> EXTRACT TO READ:
Segment Open

UNITED STATES

SECURITIES AND EXCHANGE COMMISSION

Washington, D.C. 20549

 

FORM 8-K

 

CURRENT REPORT

 

Pursuant to Section 13 or 15(d) of the

Securities Exchange Act of 1934

 

Date of Report (Date of earliest event reported) October 13, 2005

 

OCCIDENTAL PETROLEUM CORPORATION

(Exact name of registrant as specified in its charter)

 

Delaware

1-9210

95-4035997

(State or other jurisdiction
of incorporation)

(Commission
File Number)

(I.R.S. Employer
Identification No.)

 

 

 

10889 Wilshire Boulevard
 Los Angeles, California


90024

(Address of principal executive offices)

(ZIP code)

 

 

Registrant’s telephone number, including area code:

(310) 208-8800

 

 


Check the appropriate box below if the Form 8-K is intended to simultaneously satisfy the filing obligation of the Registrant under any of the following provisions (see General Instruction A.2. below):

 

[ X

] Written communications pursuant to Rule 425 under the Securities Act (17 CFR 230.425)

 

[

] Soliciting material pursuant to Rule 14a-12 under the Exchange Act (17 CFR 240.14a-12)

 

[

] Pre-commencement communications pursuant to Rule 14d-2(b) under the Exchange Act (17 CFR 240.14d-2(b))

 

[

] Pre-commencement communications pursuant to Rule 13e-4(c) under the Exchange Act (17 CFR 240.13e-4(c))

 

 

 

Section 1 – Registrant's Business and Operations

 

Item 1.01. Entry into a Material Definitive Agreement

 

On October 13, 2005, Occidental Petroleum Corporation (Oxy) issued a press release announcing an agreement to acquire Vintage Petroleum, Inc. (Vintage). The press release is attached hereto as Exhibit 99.1 and incorporated herein by reference.

 

Section 7 – Regulation FD

 

Item 7.01. Regulation FD Disclosure

 

Attached hereto as Exhibit 99.2 and incorporated herein by reference are slides relating to the acquisition. The slides have been posted to Oxy's website at www.oxy.com.

 

Additional Information and Where to Find It

 

Oxy will file a Form S-4, Vintage will file a proxy statement and both companies will file other relevant documents concerning the proposed merger transaction with the Securities and Exchange Commission (SEC). INVESTORS ARE URGED TO READ THE FORM S-4 AND PROXY STATEMENT WHEN THEY BECOME AVAILABLE AND ANY OTHER RELEVANT DOCUMENTS FILED WITH THE SEC BECAUSE THEY WILL CONTAIN IMPORTANT INFORMATION. You will be able to obtain the documents free of charge at the website maintained by the SEC at www.sec.gov. In addition, you may obtain documents filed with the SEC by Oxy free of charge by contacting Christel Pauli, Counsel and Assistant Secretary, Occidental Petroleum Corporation, at 10889 Wilshire Blvd., Los Angeles, California 90024. The documents will also be available online at www.oxy.com.

Segment Closed

> INFORMATION PROVIDED:
Segment Open

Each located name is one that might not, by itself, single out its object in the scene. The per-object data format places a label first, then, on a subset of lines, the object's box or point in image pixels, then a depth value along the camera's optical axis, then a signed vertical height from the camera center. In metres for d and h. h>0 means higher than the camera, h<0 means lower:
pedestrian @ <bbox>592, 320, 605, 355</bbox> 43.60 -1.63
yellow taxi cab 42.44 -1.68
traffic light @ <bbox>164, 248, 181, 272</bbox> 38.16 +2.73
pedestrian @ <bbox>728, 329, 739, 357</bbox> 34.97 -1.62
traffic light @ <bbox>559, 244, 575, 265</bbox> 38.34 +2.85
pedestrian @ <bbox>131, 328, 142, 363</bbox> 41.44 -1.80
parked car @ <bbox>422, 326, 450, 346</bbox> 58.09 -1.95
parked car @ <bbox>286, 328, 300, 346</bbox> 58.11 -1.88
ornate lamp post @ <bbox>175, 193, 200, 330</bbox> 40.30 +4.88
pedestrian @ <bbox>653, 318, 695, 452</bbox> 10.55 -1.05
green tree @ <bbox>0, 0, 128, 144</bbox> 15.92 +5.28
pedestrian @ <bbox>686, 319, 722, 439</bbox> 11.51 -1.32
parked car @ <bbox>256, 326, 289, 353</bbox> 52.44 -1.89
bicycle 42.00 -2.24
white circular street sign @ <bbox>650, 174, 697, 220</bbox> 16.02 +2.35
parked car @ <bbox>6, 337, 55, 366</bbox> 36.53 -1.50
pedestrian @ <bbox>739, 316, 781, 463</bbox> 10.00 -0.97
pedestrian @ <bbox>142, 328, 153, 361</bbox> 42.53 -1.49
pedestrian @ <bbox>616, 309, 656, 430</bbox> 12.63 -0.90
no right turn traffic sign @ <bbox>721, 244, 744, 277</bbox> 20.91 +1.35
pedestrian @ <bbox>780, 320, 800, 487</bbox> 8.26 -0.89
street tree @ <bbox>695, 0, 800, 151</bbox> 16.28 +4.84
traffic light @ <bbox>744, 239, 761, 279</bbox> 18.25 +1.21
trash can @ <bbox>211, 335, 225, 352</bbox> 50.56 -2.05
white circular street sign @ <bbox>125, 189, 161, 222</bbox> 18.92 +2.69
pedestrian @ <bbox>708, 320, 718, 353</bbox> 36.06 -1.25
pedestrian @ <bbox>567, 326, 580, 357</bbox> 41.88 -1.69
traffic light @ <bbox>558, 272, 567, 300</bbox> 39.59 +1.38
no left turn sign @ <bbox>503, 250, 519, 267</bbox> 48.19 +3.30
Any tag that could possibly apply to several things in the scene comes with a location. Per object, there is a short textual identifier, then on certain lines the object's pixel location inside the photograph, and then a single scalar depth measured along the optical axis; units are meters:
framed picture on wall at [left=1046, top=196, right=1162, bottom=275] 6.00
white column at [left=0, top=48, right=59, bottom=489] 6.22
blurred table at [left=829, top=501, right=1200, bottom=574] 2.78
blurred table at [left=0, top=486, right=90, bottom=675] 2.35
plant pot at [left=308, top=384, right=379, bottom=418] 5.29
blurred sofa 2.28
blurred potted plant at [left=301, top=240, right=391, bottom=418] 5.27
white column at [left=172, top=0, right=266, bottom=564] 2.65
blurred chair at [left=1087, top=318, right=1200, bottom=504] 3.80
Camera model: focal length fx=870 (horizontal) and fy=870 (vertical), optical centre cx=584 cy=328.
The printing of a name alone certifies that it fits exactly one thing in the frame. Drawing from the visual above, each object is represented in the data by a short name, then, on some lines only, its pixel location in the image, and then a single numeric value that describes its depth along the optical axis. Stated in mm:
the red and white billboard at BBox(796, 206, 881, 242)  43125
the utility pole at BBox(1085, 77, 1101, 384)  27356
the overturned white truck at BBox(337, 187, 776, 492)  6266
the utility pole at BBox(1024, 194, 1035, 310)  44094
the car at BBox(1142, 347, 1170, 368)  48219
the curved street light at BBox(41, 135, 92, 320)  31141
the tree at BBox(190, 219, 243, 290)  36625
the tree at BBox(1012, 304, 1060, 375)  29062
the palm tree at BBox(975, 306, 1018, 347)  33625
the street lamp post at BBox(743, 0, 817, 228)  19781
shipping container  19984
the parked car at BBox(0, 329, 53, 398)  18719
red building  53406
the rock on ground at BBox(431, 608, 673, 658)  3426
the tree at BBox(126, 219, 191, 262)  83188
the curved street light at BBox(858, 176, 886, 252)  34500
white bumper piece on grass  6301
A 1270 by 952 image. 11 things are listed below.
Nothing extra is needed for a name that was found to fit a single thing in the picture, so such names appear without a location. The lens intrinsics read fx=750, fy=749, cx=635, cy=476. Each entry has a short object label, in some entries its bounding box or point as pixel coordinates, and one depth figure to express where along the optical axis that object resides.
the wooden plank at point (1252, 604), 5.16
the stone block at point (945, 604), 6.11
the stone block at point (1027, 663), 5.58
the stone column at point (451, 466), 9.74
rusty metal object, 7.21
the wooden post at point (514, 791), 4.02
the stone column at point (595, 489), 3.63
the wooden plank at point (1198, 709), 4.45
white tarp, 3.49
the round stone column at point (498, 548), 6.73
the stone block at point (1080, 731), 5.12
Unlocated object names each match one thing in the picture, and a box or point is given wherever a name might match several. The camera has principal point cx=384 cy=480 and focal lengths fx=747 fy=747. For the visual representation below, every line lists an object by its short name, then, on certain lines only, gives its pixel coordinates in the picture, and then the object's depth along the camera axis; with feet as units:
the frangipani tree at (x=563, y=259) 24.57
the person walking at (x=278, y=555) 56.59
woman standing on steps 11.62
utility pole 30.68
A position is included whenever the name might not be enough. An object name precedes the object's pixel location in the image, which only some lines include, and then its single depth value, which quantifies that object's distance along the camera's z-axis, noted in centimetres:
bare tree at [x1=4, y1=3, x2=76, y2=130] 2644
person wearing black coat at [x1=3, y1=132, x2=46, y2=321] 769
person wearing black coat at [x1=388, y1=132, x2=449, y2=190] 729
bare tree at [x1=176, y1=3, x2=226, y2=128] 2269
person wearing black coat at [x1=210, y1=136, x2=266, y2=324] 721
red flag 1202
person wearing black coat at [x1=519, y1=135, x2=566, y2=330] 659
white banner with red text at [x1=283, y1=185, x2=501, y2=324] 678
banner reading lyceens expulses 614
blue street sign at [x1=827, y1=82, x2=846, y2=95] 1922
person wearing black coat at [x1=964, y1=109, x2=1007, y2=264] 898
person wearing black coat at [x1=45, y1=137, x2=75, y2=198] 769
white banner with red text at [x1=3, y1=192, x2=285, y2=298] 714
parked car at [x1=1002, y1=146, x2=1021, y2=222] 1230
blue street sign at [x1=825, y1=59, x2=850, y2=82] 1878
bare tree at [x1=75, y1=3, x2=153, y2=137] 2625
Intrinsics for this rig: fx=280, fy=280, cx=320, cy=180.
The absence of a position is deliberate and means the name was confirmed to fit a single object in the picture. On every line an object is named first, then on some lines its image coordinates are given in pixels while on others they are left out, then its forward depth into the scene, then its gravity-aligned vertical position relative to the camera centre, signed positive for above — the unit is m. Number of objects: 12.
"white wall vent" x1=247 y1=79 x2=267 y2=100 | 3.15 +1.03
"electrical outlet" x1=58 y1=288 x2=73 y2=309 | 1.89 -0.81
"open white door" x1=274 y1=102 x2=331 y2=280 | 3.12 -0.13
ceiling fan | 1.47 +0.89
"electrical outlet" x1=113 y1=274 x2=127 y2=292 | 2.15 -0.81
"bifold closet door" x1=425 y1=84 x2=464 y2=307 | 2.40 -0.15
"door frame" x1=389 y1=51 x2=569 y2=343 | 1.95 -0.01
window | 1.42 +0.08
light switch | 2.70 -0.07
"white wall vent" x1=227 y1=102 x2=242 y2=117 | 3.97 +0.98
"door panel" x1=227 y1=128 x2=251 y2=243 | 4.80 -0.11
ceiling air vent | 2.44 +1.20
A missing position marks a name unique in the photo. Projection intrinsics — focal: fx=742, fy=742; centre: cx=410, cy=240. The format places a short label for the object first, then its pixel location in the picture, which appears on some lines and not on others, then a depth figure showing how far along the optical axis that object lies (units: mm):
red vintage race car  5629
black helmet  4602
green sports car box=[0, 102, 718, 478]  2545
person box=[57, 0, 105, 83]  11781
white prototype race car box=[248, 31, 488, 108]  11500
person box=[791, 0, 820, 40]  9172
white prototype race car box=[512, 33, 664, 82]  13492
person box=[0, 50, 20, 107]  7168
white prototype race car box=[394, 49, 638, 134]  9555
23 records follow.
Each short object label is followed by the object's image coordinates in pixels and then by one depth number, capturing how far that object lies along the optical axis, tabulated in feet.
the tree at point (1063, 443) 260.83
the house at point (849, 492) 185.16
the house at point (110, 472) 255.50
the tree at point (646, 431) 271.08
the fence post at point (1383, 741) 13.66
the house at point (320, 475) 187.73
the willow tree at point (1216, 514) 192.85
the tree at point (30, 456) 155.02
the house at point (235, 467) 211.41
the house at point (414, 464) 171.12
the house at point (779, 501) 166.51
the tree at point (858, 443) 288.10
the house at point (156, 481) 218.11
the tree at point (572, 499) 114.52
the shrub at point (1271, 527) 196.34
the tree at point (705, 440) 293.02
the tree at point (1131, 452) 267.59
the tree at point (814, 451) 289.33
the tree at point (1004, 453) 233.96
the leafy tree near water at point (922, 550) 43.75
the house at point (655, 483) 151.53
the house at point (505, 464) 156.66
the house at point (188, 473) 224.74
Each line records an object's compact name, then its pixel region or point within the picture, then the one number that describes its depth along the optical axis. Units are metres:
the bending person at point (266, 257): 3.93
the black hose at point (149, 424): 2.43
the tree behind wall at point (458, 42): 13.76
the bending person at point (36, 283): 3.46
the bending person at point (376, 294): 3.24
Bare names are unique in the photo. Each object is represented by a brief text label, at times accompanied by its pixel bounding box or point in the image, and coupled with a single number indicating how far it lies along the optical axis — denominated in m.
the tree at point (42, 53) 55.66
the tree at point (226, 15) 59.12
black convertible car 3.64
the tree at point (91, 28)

Segment Closed

> TASK REQUIREMENTS: In the Form 8-K filing, what company does Occidental Petroleum Corporation announce an agreement to acquire?

> COMPLETED TASK: Vintage Petroleum, Inc.